The next year, there was a third deadly wave, with a mortality rate approaching that of the second, in the millions worldwide.

Back then, there was no magical vaccine. Today, there is a possibility of a vaccine. But there isn't yet a sense of how long the immunity might last. On the aircraft carrier USS Theodore Roosevelt, at least 13 sailors tested positive for a second time this month after having recovered from COVID-19.

"We have the potential here to go through days we have not seen since World War II," Michael Osterholm, director of the Center for Infectious Disease Research and Policy at the University of Minnesota, told USA Today. "As a nation, we will not be ready."

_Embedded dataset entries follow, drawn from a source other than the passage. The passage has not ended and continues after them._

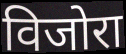
विजोरा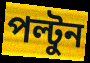
পল্টুনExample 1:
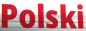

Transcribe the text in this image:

Polski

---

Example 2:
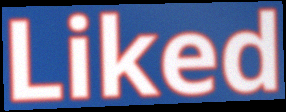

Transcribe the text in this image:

Liked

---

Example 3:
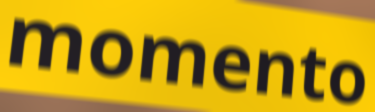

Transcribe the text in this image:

momento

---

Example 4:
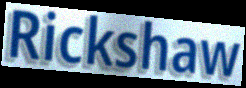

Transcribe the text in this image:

Rickshaw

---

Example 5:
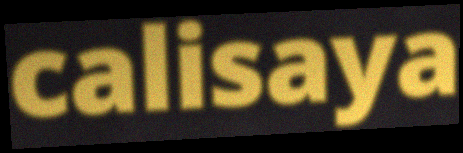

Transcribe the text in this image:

calisayaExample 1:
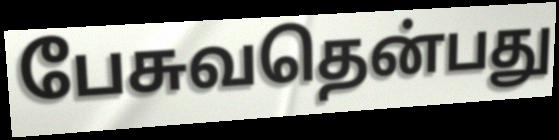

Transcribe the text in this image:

பேசுவதென்பது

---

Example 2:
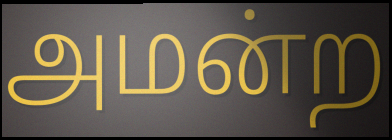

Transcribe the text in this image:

அமன்ற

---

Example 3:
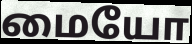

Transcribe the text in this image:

மையோ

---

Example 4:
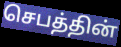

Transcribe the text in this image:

செபத்தின்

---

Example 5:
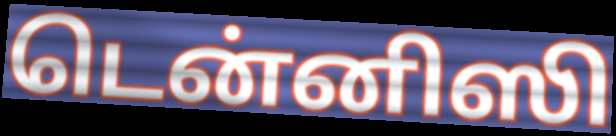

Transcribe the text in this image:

டென்னிஸிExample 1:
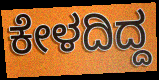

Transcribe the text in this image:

ಕೇಳದಿದ್ದ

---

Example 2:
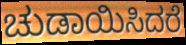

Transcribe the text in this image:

ಚುಡಾಯಿಸಿದರೆ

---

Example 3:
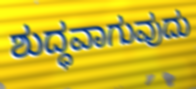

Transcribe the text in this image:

ಶುದ್ಧವಾಗುವುದು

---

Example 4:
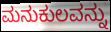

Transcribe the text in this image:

ಮನುಕುಲವನ್ನು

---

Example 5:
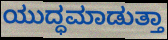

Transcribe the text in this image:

ಯುದ್ಧಮಾಡುತ್ತಾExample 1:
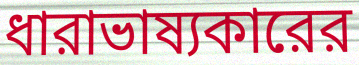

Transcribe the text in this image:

ধারাভাষ্যকারের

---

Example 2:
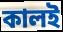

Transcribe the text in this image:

কালই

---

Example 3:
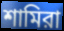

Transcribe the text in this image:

শামিরা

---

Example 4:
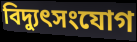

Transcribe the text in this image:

বিদ্যুৎসংযোগ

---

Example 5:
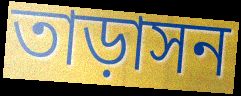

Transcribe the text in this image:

তাড়াসনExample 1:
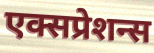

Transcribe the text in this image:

एक्सप्रेशन्स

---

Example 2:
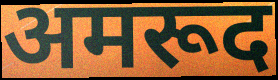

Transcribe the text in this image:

अमरूद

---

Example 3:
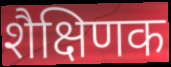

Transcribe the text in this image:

शैक्षिणक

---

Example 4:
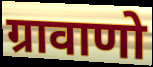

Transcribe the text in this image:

ग्रावाणो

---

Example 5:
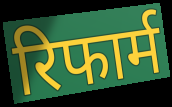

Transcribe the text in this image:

रिफार्म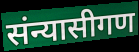
संन्यासीगण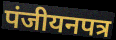
पंजीयनपत्र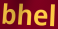
bhelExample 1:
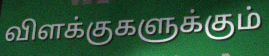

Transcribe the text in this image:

விளக்குகளுக்கும்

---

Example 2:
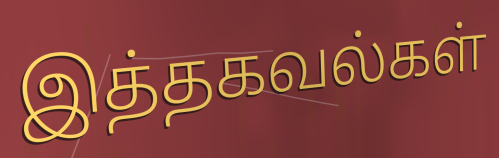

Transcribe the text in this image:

இத்தகவல்கள்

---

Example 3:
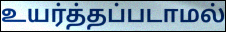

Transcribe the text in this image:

உயர்த்தப்படாமல்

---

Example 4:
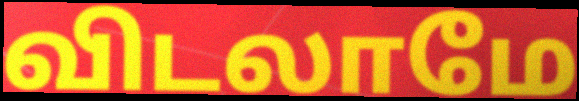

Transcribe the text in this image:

விடலாமே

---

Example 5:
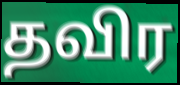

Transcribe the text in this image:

தவிரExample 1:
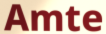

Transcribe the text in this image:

Amte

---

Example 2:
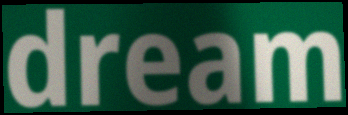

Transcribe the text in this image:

dream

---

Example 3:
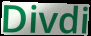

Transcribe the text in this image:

Divdi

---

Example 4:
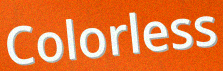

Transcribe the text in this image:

Colorless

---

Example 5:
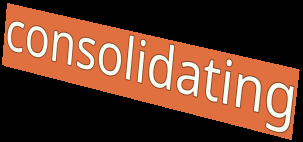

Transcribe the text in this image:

consolidating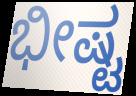
ಭೀಷ್ಟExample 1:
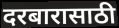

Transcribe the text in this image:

दरबारासाठी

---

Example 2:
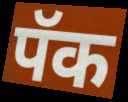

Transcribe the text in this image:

पॅक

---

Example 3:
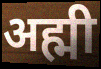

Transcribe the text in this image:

But America may not be alone.

On May 11, France, Germany and several other European countries hit hard by COVID-19 began lifting the tight restrictions that have been in effect for nearly two months in most locations. Even in Italy, a center for the European outbreak, life was beginning again, with shops and restaurants opening May 18.

In Paris, by the weekend of May 16, most stores had reopened and the streets were packed. Though shops would allow only a handful of people in at a time, lines snaked outside along the sidewalks. The radius of travel was expanded from less than a mile to around 60 miles, though the city itself remained in the red zone. My son, who'd been snagged by police and turned around two weeks ago when he tried to walk from his apartment just north of the Tuileries to the River Seine, was able to pile his family into their car and drive out to a friend's country place. Their 7-year-old son went back to school in Paris, though with barely 10 children out of a class of 30, the others not having returned from self-quarantine.

But even as cities start to loosen restrictions, fear remains. In Germany, a parcel distribution center in North Rhine-Westphalia that processes millions of packages daily was closed after 42 people tested positive. Hundreds of workers were immediately quarantined.

One of the greatest concerns is simply that in many places, too small a percentage of the population has been affected to develop any sort of herd immunity. In Germany, the coronavirus reproduction rate remained above 1 for several days in mid-May, meaning every patient was infecting more than one other person. This is a key indicator, because it can help tell us whether infections are continuing apace or slowing. Even still, the government has continued to reopen.

A comparison of exit strategies and reopening timelines across Europe, compiled by Politico, shows a crazy quilt of measures or non-measures that will likely only accelerate the return of the pandemic. While Spain's prime minister, Pedro Sánchez, extended the country's state of emergency for another month, ending May 24, the Czech Republic had already opened its first wave of small shops on April 9; cinemas, shopping centers and restaurants on May 11; and gatherings of up to 500 people, along with sports, cultural events and church services, on May 25. Residents are no longer required to wear masks. Yet on May 18, the World Health Organization was still reporting full "community transmission" of the virus in Czechia.

Even in some regions that were the earliest affected and the first to see dramatic flattening of the curve of infection — regions of Asia, particularly China, Hong Kong and South Korea — there has been new evidence of a second wave despite the favorable impact of the often draconian measures of containment. More than 100 million residents across northeastern China were being locked down again after a succession of clusters raised fears around Shulan, a town in the Jilin region. The government announced that it conducted an astounding 856,128 tests on May 20, more than twice the daily figure in the entire United States.

At a briefing at WHO headquarters in Geneva on May 20, Tedros Adhanom Ghebreyesus, the agency's director general, told reporters: "In the last 24 hours, there have been 106,000 cases reported to WHO — the most in a single day since the outbreak began."

On May 15, President Donald Trump suggested that "at some point, it'll go away. It may flare up, and it may not flare up. We'll have to see what happens. But if it does flare up, we're going to put out the fire, and we'll put it out quickly and efficiently."

But the coronavirus isn't a normal fire — and these flare-ups could start a whole new blaze.